▸ What the exercise asks
In the lecture series description on science fiction and architecture, whose conception of the "novum" supplies the definition of Science Fiction used?

▸ Text shown
The Gold Mine Labyrinthe 2014, © Nic Clear

Contemporary architectural magazines, websites and blogs are full of images showing us buildings that promise that the future we had always dreamed of is already here. The skies are always blue, the streets are always clean and the spaces populated by photo-shopped models drinking cappuccinos.

However we should not allow ourselves to be seduced by the Sci-Fi look and processes of these projects, which owe more to the desire to create futuristic looking architecture as a marketing ploy. The real technologies that drive this architecture are the technologies of global finance, management and procurement.

In this final lecture the current aspects of architectural production will be assessed in relation to recent developments in science fiction film and literature and the series will end with a series of speculations on the technological drivers that will form the agenda for the rest of the 21st century.


When discussing Science Fiction and Architecture it is usual to look at the architecture ‘in’ Science Fiction and in particular the architecture in Science Fiction films. In this series of five lectures that relationship will be reversed and it will be the Science Fiction in Architecture that will be discussed. The lectures will map out an alternative reading of a number of architectural movements and projects where the work will be viewed explicitly ‘as’ science fiction.

The definition of Science Fiction that is being used relies on Darko Suvin’s conception of the ‘novum’. Suvin contends that Science Fiction should contain an ‘exclusive interest in a strange newness, a novum’ that distinguishes it as ‘an alternative to the author’s empirical environment’. The intention of these lectures is to make an explicit connection between the genre of Science Fiction, as a system that uses conceptions of newness and alterity and examples of visionary architectures and will attempt to re-theorise 20th century architectural production through the lens of the ‘novum’. A lineage of visionary architecture will be explored in relation to texts, films and artefacts that operate within a much more familiar territory of the science fiction genre.Starting with Futurism and Constructivism and developing through the concepts of the Industrial City, post war technological utopias and ending with the neoliberal architectures of late capitalism which appear to have expunged the concept of a celebratory form of architecture production for the supposed necessities of the market.

Nic Clear is Head of Department of Architecture and Landscape at the University of Greenwich, where he also teaches a postgraduate design unit that specialises in the use of film and animation in the generation, development and representation of architectural spaces. Nic is particularly interested in the intersection between architecture and Science Fiction. He edited an edition of AD titled Architectures of the Near Future and has written the Architecture section of the Oxford Handbook to Science Fiction.

▸ Record extracts
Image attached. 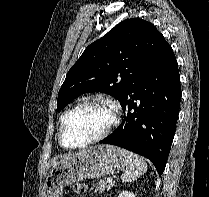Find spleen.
Masks as SVG:
<instances>
[{"label": "spleen", "mask_w": 209, "mask_h": 197, "mask_svg": "<svg viewBox=\"0 0 209 197\" xmlns=\"http://www.w3.org/2000/svg\"><path fill=\"white\" fill-rule=\"evenodd\" d=\"M121 153L126 162V170L121 176L122 182H132L147 171L143 158L127 150H121Z\"/></svg>", "instance_id": "obj_1"}]
</instances>
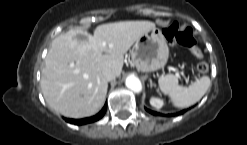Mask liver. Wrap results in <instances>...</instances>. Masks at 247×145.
Segmentation results:
<instances>
[{"mask_svg":"<svg viewBox=\"0 0 247 145\" xmlns=\"http://www.w3.org/2000/svg\"><path fill=\"white\" fill-rule=\"evenodd\" d=\"M153 28L151 21H121L99 25L93 35L87 30L70 29L56 37L45 58L40 82L46 103L71 118L97 113L108 89L103 70L111 69L119 77L124 54Z\"/></svg>","mask_w":247,"mask_h":145,"instance_id":"liver-1","label":"liver"}]
</instances>
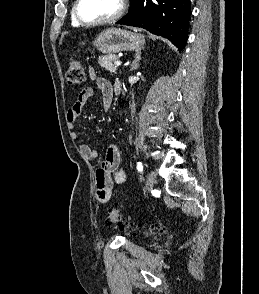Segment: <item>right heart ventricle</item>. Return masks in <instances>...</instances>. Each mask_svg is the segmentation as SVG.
Listing matches in <instances>:
<instances>
[{
	"label": "right heart ventricle",
	"mask_w": 259,
	"mask_h": 294,
	"mask_svg": "<svg viewBox=\"0 0 259 294\" xmlns=\"http://www.w3.org/2000/svg\"><path fill=\"white\" fill-rule=\"evenodd\" d=\"M71 24L74 27H80L81 25L75 20L74 16H73V10L71 12Z\"/></svg>",
	"instance_id": "obj_1"
}]
</instances>
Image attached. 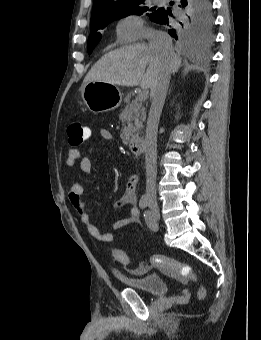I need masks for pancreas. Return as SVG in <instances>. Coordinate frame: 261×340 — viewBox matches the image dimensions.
Returning a JSON list of instances; mask_svg holds the SVG:
<instances>
[{
	"label": "pancreas",
	"instance_id": "obj_1",
	"mask_svg": "<svg viewBox=\"0 0 261 340\" xmlns=\"http://www.w3.org/2000/svg\"><path fill=\"white\" fill-rule=\"evenodd\" d=\"M123 130L120 135L122 142L127 144L131 138L138 135L143 129L145 120L144 114L140 111V105L137 101L128 103L119 116Z\"/></svg>",
	"mask_w": 261,
	"mask_h": 340
}]
</instances>
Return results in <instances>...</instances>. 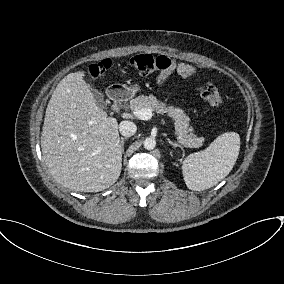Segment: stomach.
<instances>
[{"label": "stomach", "mask_w": 284, "mask_h": 284, "mask_svg": "<svg viewBox=\"0 0 284 284\" xmlns=\"http://www.w3.org/2000/svg\"><path fill=\"white\" fill-rule=\"evenodd\" d=\"M114 87H120L119 84H115ZM129 93L134 94L138 91H140V86L138 84H133L129 87L123 86Z\"/></svg>", "instance_id": "0dacf381"}]
</instances>
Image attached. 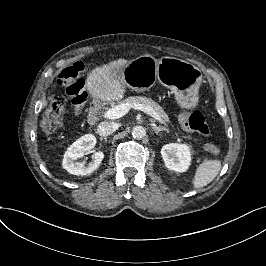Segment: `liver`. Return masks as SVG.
Segmentation results:
<instances>
[{
	"label": "liver",
	"mask_w": 266,
	"mask_h": 266,
	"mask_svg": "<svg viewBox=\"0 0 266 266\" xmlns=\"http://www.w3.org/2000/svg\"><path fill=\"white\" fill-rule=\"evenodd\" d=\"M128 64L125 59H118L101 67H96L87 76L86 88L94 98L102 101H120L125 88L117 77V73Z\"/></svg>",
	"instance_id": "liver-1"
}]
</instances>
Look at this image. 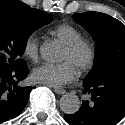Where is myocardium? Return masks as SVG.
<instances>
[{"label": "myocardium", "mask_w": 125, "mask_h": 125, "mask_svg": "<svg viewBox=\"0 0 125 125\" xmlns=\"http://www.w3.org/2000/svg\"><path fill=\"white\" fill-rule=\"evenodd\" d=\"M65 48L71 54H77L81 51H84L86 57L78 69L82 73L91 69L96 57V50L92 42L87 39L80 38L69 44H66Z\"/></svg>", "instance_id": "f54148a6"}]
</instances>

▸ Response
Darko Suvin's.